The very colorful guppies are quite expensive. Ocean aquarium some type of Japanese blue guppies that Justinw was selling for $40 a pair. But the good thing is that his fish are always strong and healthy and are pregnant most of the time.


----------



## Laith (Sep 4, 2004)

HeyPK said:


> ...
> Bats have bittens
> Swans have cignets
> ...


Now those two I did not know!


----------



## Mellonman (Nov 2, 2005)

stcyrwm said:


> Do people sometimes just keep the males only so they don't have to deal with so many offspring?


I've been keeping a group of male guppies for more than a year without particular problems...
(except they ask for beer on monday nights  )


----------



## standoyo (Aug 25, 2005)

HeyPK said:


> The Guppy
> 
> Whales have calves
> Cats have kittens
> ...


can i add... humans have brats?


----------



## Bert H (Mar 2, 2004)

In March I picked up 7 beautiful half black guppies for free at a Pet** that were in their plant (I use that word loosely) tank for free because they didn't know what they were. I'm not kidding. Now I have a 50 gal tank full of these. They have bred true (all half black) and I love them. With guppies you never have to worry about quarantining new fish because you will never have buy them again!


----------



## Gumby (Aug 1, 2005)

My opinion on guppies: Meh. 

They're colorful fish, easy to keep, easy to breed. Just an over all easy to keep fish very common fish. That's probably why I don't like them. I'm more of fan of the rarer or harder to keep fish. I also like fish with personalities. I've kept more than my fair share of guppies and I've never seen any real personality in guppies.

I actually have some in my 125 right now. If you could sum up the social behavior and interaction of guppies with other guppies and other fish in a conversation it would be something like this:
Male guppy: HEY! A LADY! LETS HAVE SEX!
Female guppy: Hi, I'd rather not.
Male guppy: COME ON, LETS DO IT! RIGHT HERE, RIGHT NOW!
Female guppy: I'm already pregnant for christs sake, go away.

◆ Given instruction 1 ◆
Pick out every line in the rows that contains the string "numericTimeSignature". Case matters.
The guppy forum thread and the rows are unrelated material.

◆ Exercise material ◆
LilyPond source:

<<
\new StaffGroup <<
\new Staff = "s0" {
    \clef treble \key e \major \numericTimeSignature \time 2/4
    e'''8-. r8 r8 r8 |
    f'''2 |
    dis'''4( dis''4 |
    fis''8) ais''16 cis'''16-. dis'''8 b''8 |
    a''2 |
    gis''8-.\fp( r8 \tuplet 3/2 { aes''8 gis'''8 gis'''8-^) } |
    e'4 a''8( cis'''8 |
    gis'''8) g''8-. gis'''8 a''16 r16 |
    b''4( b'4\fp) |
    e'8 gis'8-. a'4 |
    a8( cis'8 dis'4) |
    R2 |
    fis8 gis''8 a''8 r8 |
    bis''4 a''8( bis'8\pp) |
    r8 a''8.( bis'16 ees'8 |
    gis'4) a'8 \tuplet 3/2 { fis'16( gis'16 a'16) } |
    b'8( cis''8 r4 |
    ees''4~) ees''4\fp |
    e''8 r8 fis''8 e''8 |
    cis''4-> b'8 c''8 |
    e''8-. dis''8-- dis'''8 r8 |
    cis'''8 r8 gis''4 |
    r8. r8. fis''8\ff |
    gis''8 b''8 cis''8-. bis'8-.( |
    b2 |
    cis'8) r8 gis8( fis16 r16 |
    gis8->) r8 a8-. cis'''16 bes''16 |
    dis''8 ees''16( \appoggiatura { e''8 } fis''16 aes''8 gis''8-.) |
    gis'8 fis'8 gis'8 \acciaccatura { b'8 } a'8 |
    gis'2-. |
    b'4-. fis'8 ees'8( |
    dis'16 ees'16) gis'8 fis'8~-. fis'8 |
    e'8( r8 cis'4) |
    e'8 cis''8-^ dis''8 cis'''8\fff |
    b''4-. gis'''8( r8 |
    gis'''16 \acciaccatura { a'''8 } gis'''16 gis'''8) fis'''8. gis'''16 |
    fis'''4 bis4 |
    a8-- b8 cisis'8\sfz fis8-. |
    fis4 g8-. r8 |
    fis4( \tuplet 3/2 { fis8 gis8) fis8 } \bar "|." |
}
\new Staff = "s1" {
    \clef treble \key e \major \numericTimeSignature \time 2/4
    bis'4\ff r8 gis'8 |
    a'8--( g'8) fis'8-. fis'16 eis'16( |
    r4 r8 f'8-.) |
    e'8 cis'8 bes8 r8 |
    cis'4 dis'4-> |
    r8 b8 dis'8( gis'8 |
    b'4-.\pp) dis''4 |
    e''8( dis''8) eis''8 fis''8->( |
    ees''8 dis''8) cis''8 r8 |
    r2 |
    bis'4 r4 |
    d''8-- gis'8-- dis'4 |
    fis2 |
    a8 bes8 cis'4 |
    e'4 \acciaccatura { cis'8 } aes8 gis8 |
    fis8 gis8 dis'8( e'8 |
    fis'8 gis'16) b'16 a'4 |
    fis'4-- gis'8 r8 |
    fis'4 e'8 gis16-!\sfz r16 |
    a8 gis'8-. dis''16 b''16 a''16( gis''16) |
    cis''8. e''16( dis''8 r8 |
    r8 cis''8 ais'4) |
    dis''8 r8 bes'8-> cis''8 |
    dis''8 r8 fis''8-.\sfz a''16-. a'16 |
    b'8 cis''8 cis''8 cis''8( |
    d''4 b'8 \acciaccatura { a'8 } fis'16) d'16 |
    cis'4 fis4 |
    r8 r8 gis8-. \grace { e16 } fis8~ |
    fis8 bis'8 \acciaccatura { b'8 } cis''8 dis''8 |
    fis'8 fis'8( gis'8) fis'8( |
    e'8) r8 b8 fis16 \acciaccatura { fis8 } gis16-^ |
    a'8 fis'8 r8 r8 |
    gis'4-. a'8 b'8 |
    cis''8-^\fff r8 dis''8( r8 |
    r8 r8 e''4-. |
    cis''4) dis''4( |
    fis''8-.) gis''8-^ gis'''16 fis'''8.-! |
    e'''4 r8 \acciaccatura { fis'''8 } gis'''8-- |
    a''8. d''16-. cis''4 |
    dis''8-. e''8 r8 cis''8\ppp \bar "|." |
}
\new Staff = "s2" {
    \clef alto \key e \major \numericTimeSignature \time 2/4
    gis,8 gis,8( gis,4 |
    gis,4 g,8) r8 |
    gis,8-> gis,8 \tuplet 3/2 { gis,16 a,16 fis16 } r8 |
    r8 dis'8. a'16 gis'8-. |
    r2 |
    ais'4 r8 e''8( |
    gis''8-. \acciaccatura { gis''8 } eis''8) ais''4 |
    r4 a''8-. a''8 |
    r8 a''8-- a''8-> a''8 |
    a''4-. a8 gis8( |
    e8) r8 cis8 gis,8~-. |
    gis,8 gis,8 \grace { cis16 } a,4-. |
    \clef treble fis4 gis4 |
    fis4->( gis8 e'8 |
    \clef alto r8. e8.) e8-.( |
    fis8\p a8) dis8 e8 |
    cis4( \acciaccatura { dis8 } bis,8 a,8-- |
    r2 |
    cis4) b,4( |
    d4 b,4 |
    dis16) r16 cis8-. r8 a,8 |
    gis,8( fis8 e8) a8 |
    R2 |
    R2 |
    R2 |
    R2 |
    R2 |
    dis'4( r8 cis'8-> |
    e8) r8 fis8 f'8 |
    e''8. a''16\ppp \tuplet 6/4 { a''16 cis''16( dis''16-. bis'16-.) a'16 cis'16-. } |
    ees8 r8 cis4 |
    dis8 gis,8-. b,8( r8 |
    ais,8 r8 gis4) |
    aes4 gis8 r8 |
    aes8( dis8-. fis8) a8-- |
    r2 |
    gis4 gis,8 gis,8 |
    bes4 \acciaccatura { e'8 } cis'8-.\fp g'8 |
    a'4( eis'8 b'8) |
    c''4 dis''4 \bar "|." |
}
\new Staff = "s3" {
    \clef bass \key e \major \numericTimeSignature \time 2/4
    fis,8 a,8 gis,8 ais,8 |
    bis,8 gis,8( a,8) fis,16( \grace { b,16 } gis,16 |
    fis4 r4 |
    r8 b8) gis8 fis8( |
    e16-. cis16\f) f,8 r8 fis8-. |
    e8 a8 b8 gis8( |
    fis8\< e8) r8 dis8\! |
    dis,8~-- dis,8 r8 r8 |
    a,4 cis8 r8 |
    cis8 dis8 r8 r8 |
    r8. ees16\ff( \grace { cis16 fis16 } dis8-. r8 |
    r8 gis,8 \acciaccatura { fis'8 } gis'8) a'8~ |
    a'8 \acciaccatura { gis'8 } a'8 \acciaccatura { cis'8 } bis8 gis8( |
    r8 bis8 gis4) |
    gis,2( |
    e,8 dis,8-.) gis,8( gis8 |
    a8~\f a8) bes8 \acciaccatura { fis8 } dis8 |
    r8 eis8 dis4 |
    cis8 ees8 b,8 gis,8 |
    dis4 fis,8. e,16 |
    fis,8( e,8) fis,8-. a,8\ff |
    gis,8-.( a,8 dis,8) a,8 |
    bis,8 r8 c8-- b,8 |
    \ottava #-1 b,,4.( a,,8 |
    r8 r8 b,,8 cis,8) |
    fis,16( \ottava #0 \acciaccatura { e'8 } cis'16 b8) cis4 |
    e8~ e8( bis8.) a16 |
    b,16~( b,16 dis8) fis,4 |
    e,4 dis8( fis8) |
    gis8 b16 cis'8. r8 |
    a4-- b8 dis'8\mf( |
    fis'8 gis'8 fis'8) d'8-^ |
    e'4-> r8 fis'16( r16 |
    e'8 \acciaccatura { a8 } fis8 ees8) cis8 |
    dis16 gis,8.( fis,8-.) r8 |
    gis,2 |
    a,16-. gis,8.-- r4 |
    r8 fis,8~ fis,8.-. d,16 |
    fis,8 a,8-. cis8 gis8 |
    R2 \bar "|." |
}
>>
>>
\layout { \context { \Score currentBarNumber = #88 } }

◆ Given instruction 2 ◆
Write the next part of the guppy forum thread, starting right after its last line.

◆ Exercise answer 1 ◆
    \clef treble \key e \major \numericTimeSignature \time 2/4
    \clef treble \key e \major \numericTimeSignature \time 2/4
    \clef alto \key e \major \numericTimeSignature \time 2/4
    \clef bass \key e \major \numericTimeSignature \time 2/4

◆ Exercise answer 2 ◆
Male guppy: OoOoOOhhh look another fish... Can I have sex with it? I might as well try... Oh wait a minute, there's another lady guppy... maybe she wants to hook up.

Repeat this conversation all day long and you get the gist of guppy behavior. It annoys the living crap out of me


----------



## JerseyScape (Nov 18, 2005)

Guppies are just like me.....they are horny all the time.


----------



## Erirku (Oct 5, 2004)

Guppies are cool, ever since I was a kid. I think they are the king of fishes, because I don't get bored with'em! Right now I have neon blue endlers, and they are cool!!! Right now, they are flaring with each other, I don't know what they deal is with that. Maybe a territorial thing? I thought I put a female endler and see what the offspring be! But she's being molested by my killie! LOL . I threw her in today, and the male killie was following her and flaring to her, and even trying to make her go to the gravel, so he could court her. Even funnier. But too bad, the killie won't be there. I wish they had a longer lifespan. Sorry to get off the subject. Just thought I'd share something funny.


----------



## raven_wilde (Nov 16, 2005)

Gumby said:


> I actually have some in my 125 right now. If you could sum up the social behavior and interaction of guppies with other guppies and other fish in a conversation it would be something like this:
> Male guppy: HEY! A LADY! LETS HAVE SEX!
> Female guppy: Hi, I'd rather not.
> Male guppy: COME ON, LETS DO IT! RIGHT HERE, RIGHT NOW!
> ...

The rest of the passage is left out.